▶ **Work task**
Examine the entries and show every line in which the word "Aerospace" is found.

▶ **The data**
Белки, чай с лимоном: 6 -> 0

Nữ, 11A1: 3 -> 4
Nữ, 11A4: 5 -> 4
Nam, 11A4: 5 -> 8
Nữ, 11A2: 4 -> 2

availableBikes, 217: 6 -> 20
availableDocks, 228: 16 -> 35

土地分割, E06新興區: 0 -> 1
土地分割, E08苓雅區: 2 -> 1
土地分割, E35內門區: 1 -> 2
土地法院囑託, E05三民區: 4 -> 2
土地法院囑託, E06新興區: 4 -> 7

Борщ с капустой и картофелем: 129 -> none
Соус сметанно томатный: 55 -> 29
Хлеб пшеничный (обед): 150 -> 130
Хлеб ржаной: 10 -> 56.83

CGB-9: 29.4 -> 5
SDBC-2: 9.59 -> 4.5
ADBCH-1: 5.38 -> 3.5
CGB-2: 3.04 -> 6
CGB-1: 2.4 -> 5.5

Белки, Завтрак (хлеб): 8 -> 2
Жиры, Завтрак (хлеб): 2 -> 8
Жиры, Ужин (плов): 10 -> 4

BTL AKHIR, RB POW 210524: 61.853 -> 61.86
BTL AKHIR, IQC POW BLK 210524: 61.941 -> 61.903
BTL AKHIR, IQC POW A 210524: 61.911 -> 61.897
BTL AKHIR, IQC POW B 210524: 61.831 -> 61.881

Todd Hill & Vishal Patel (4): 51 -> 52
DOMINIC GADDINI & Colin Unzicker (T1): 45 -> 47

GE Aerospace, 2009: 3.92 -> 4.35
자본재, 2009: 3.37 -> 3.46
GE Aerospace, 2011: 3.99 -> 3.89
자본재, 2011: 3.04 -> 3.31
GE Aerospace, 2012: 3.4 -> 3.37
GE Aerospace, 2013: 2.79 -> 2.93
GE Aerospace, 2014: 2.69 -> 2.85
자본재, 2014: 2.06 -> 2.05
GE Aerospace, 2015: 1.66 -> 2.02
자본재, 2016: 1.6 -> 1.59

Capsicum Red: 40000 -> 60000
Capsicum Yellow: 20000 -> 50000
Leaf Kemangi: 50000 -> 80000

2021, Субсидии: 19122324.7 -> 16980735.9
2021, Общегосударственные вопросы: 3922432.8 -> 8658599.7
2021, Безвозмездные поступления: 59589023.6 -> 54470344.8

▶ **Exercise result**
GE Aerospace, 2009: 3.92 -> 4.35
GE Aerospace, 2011: 3.99 -> 3.89
GE Aerospace, 2012: 3.4 -> 3.37
GE Aerospace, 2013: 2.79 -> 2.93
GE Aerospace, 2014: 2.69 -> 2.85
GE Aerospace, 2015: 1.66 -> 2.02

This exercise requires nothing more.